If you can
read only one article on politics this month make it Jonathan Cohn's article
in New Republic Online
about Bill Clinton and the current state of the Democratic party. It is as blisteringly accurate as it is elegantly executed.
There is an important debate going on among Democrats today over this question: was welfare reform, fiscal discipline, and Clintonite triangulation a tactical effort to fend off the right and restore belief in tempered, but activist, government?
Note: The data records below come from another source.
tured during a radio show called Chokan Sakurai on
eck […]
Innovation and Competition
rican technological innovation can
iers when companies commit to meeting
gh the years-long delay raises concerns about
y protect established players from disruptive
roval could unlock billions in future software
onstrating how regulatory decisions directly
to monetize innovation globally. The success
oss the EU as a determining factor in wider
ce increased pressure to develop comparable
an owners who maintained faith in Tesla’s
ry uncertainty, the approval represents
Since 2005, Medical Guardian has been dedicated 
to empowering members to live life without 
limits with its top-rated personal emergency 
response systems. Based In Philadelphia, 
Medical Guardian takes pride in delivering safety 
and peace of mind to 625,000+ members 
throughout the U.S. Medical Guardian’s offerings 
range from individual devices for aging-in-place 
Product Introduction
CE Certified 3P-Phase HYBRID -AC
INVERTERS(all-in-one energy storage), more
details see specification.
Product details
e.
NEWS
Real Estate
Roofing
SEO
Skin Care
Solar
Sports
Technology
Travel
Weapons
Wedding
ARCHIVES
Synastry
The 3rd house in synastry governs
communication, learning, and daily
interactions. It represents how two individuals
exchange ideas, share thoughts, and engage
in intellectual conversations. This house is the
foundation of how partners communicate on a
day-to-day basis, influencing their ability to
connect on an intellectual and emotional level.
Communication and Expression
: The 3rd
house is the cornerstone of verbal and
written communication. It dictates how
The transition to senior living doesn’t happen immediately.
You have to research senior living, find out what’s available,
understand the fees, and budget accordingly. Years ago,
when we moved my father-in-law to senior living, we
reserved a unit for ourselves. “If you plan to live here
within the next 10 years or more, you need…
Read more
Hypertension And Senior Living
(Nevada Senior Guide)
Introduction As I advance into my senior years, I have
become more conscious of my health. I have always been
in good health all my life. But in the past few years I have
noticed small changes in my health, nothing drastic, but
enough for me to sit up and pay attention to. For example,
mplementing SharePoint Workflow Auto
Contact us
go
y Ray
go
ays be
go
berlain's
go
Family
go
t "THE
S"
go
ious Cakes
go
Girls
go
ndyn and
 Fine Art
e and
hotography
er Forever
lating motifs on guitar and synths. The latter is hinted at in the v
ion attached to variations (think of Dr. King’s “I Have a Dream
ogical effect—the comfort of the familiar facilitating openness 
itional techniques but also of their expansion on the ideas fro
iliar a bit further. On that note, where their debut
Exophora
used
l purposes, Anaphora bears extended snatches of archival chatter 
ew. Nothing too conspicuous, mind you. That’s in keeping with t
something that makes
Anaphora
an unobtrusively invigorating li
Or was it simply a new approach to progressive governance which is good public policy on it own merits?
Cohn takes aim at another group who believe Clinton's two-terms in office did great damage to the Democrats, ceding all sorts of intellectual ground to the right, and accomplishing nothing worthwhile in the process.
(I know many of the people Cohn is talking about and frankly, they're one of the reasons I'm now freelancing -- but that's a story for another day.)
It's one thing to argue that faith in activist government has now been restored to the point where progressives can again afford to think (and spend) big; quite another to believe that there was really no problem with the progressive project that needed solving and that we'd be better off today if Bill Clinton had come back after the 1994 debacle and reproposed National Health Care Insurance and gobs more spending on everything under the sun.
It's hard to listen to these folks and not be reminded of some gaggle of nasally-voiced French intellectuals circa 1948, puffing cigarettes and sipping coffee in some Montmartre cafe, whining about America's many evils while remaining utterly oblivious to the fact that the US Army saved their collaborationist asses from national humiliation only a few years before.
Anyway, read the article. It's very good.